Updated

Some young men experience erection problems and take erectile dysfunction drugs without a doctor’s prescription.

So says an anonymous survey of 234 men aged 18-25 at three Chicago universities. The researchers included Najah Senno Musacchio, MD, of Children’s Memorial Hospital in Chicago.

The results, presented in San Francisco, at the Pediatric Academic Societies’ annual meeting, include:

--95 percent of the participants were heterosexual;

--two-thirds were white.

--13 percent reported ever having difficulty getting or keeping an erection.

--25 percent reported ever losing an erection while putting on a condom.

The study doesn’t show how often those men had erection problems.

Erection Problems, Erectile Dysfunction Drugs

Here are more details on participants who reported ever having had erection problems:

Only 1 in 29 discussed those erectile problems with a medical provider. Participants who had ever had an erectile problem were more likely to have had a prior sexually transmitted disease (STD) and more than 5 partners in the past year.
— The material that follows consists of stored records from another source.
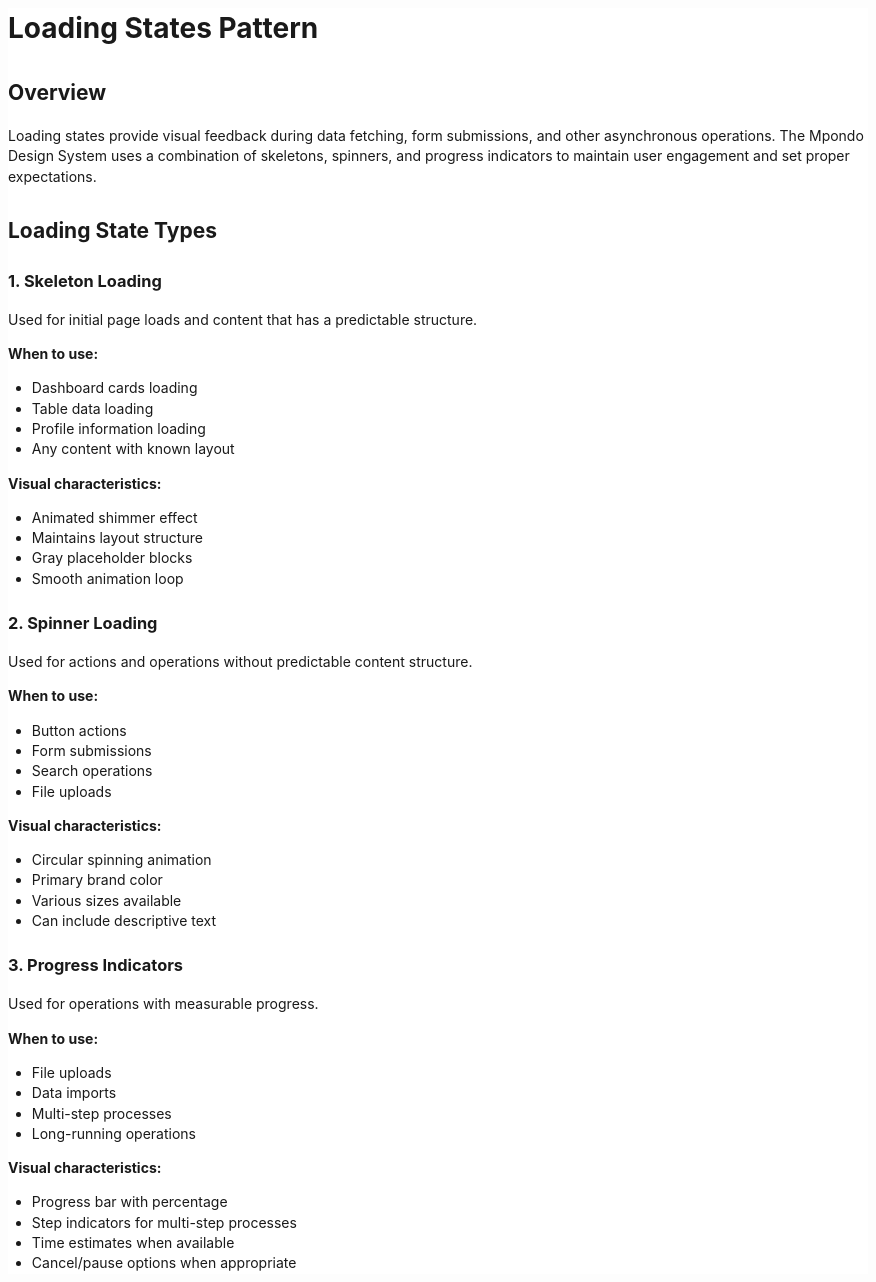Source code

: # Loading States Pattern

## Overview

Loading states provide visual feedback during data fetching, form submissions, and other asynchronous operations. The Mpondo Design System uses a combination of skeletons, spinners, and progress indicators to maintain user engagement and set proper expectations.

## Loading State Types

### 1. Skeleton Loading
Used for initial page loads and content that has a predictable structure.

**When to use:**
- Dashboard cards loading
- Table data loading
- Profile information loading
- Any content with known layout

**Visual characteristics:**
- Animated shimmer effect
- Maintains layout structure
- Gray placeholder blocks
- Smooth animation loop

### 2. Spinner Loading
Used for actions and operations without predictable content structure.

**When to use:**
- Button actions
- Form submissions
- Search operations
- File uploads

**Visual characteristics:**
- Circular spinning animation
- Primary brand color
- Various sizes available
- Can include descriptive text

### 3. Progress Indicators
Used for operations with measurable progress.

**When to use:**
- File uploads
- Data imports
- Multi-step processes
- Long-running operations

**Visual characteristics:**
- Progress bar with percentage
- Step indicators for multi-step processes
- Time estimates when available
- Cancel/pause options when appropriate

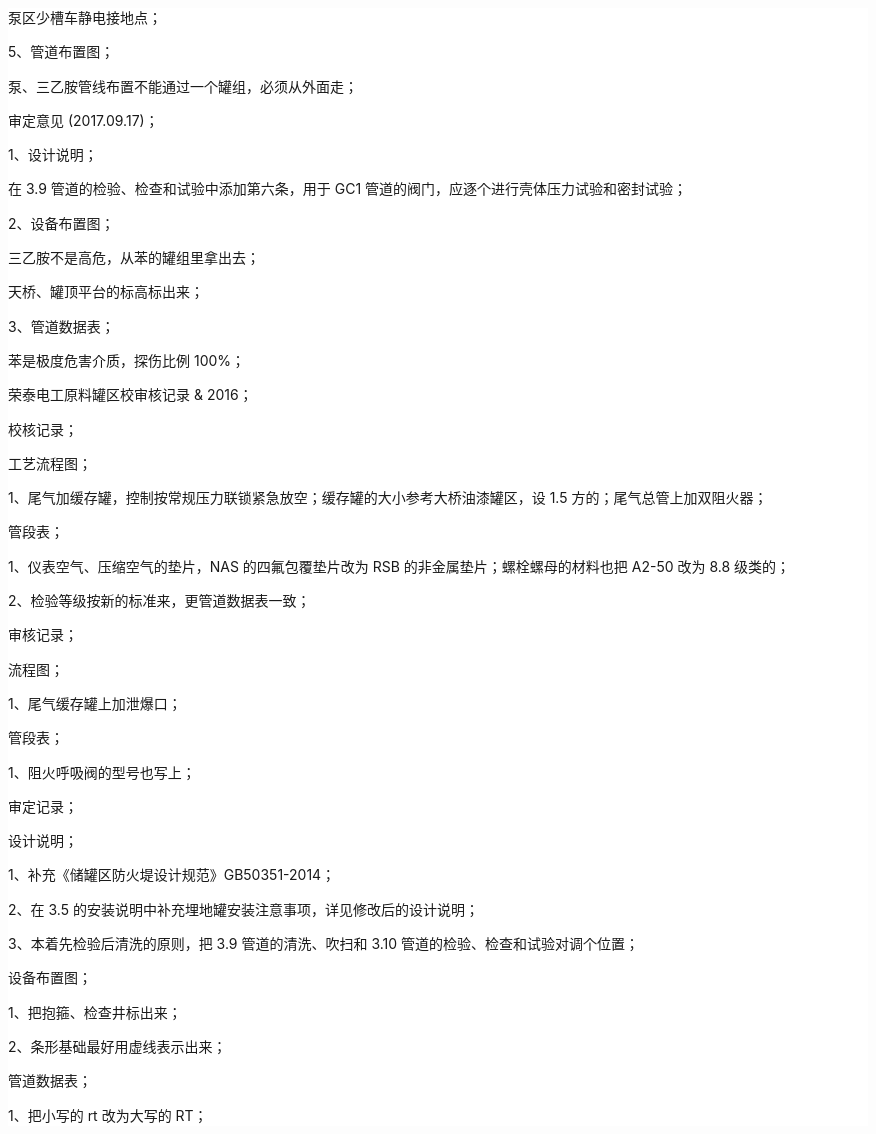 泵区少槽车静电接地点；

5、管道布置图；

泵、三乙胺管线布置不能通过一个罐组，必须从外面走；

审定意见 (2017.09.17)；

1、设计说明；

在 3.9 管道的检验、检查和试验中添加第六条，用于 GC1 管道的阀门，应逐个进行壳体压力试验和密封试验；

2、设备布置图；

三乙胺不是高危，从苯的罐组里拿出去；

天桥、罐顶平台的标高标出来；

3、管道数据表；

苯是极度危害介质，探伤比例 100%；

荣泰电工原料罐区校审核记录 & 2016；

校核记录；

工艺流程图；

1、尾气加缓存罐，控制按常规压力联锁紧急放空；缓存罐的大小参考大桥油漆罐区，设 1.5 方的；尾气总管上加双阻火器；

管段表；

1、仪表空气、压缩空气的垫片，NAS 的四氟包覆垫片改为 RSB 的非金属垫片；螺栓螺母的材料也把 A2-50 改为 8.8 级类的；

2、检验等级按新的标准来，更管道数据表一致；

审核记录；

流程图；

1、尾气缓存罐上加泄爆口；

管段表；

1、阻火呼吸阀的型号也写上；

审定记录；

设计说明；

1、补充《储罐区防火堤设计规范》GB50351-2014；

2、在 3.5 的安装说明中补充埋地罐安装注意事项，详见修改后的设计说明；

3、本着先检验后清洗的原则，把 3.9 管道的清洗、吹扫和 3.10 管道的检验、检查和试验对调个位置；

设备布置图；

1、把抱箍、检查井标出来；

2、条形基础最好用虚线表示出来；

管道数据表；

1、把小写的 rt 改为大写的 RT；
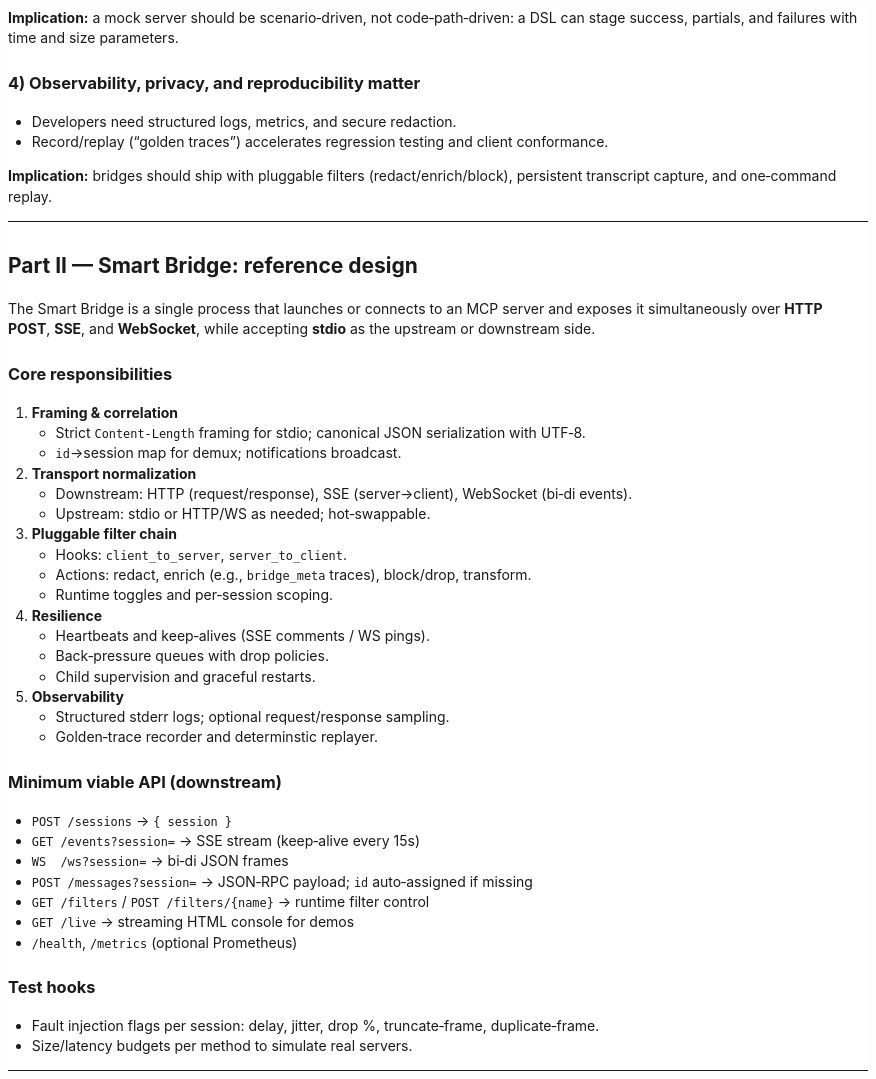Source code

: **Implication:** a mock server should be scenario‑driven, not code‑path‑driven: a DSL can stage success, partials, and failures with time and size parameters.

### 4) Observability, privacy, and reproducibility matter
- Developers need structured logs, metrics, and secure redaction.
- Record/replay (“golden traces”) accelerates regression testing and client conformance.

**Implication:** bridges should ship with pluggable filters (redact/enrich/block), persistent transcript capture, and one‑command replay.

---

## Part II — Smart Bridge: reference design
The Smart Bridge is a single process that launches or connects to an MCP server and exposes it simultaneously over **HTTP POST**, **SSE**, and **WebSocket**, while accepting **stdio** as the upstream or downstream side.

### Core responsibilities
1. **Framing & correlation**
   - Strict `Content-Length` framing for stdio; canonical JSON serialization with UTF‑8.
   - `id`→session map for demux; notifications broadcast.
2. **Transport normalization**
   - Downstream: HTTP (request/response), SSE (server→client), WebSocket (bi‑di events).
   - Upstream: stdio or HTTP/WS as needed; hot‑swappable.
3. **Pluggable filter chain**
   - Hooks: `client_to_server`, `server_to_client`.
   - Actions: redact, enrich (e.g., `bridge_meta` traces), block/drop, transform.
   - Runtime toggles and per‑session scoping.
4. **Resilience**
   - Heartbeats and keep‑alives (SSE comments / WS pings).
   - Back‑pressure queues with drop policies.
   - Child supervision and graceful restarts.
5. **Observability**
   - Structured stderr logs; optional request/response sampling.
   - Golden‑trace recorder and determinstic replayer.

### Minimum viable API (downstream)
- `POST /sessions` → `{ session }`
- `GET /events?session=` → SSE stream (keep‑alive every 15s)
- `WS  /ws?session=` → bi‑di JSON frames
- `POST /messages?session=` → JSON‑RPC payload; `id` auto‑assigned if missing
- `GET /filters` / `POST /filters/{name}` → runtime filter control
- `GET /live` → streaming HTML console for demos
- `/health`, `/metrics` (optional Prometheus)

### Test hooks
- Fault injection flags per session: delay, jitter, drop %, truncate‑frame, duplicate‑frame.
- Size/latency budgets per method to simulate real servers.

---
Men who had ever had lost an erection while putting on a condom were more likely to use condoms inconsistently.

The survey also shows that 14 men (6 percent of all participants) reported using erectile dysfunction (ED) drugs. Most of those men got ED drugs from friends or other nonmedical sources, such as the Internet. Only one got ED medication from a medical provider, the study shows.

Risky Behavior

More than half of the men who noted using ED drugs reported doing so to treat their erectile problems. Another 29 percent reported using the drugs to “enhance sexual performance,” the researchers write.

The young users of ED drugs were more likely to have had an STD and to have ever had erectile problems, the study shows.

Nearly two-thirds of those who used ED drugs reported mixing ED drugs with other drugs -- alcohol, marijuana, the sedative GHB, methamphetamine, and cocaine -- that “boost sex drive and reduce inhibitions but diminish sexual performance,” the researchers write.

Combining ED drugs with alcohol or other drugs “permits men in altered states to have risky sex, potentially contributing to unwanted pregnancies and the spread of STDs,” write Musacchio and colleagues.

Since young men commonly reported erectile problems -- and rarely told medical workers about those problems -- the researchers advise health care workers to start the conversation, asking about erectile problems, stressing the risks of mixing ED medication with drugs or alcohol, and the need to use condoms in all sexual encounters.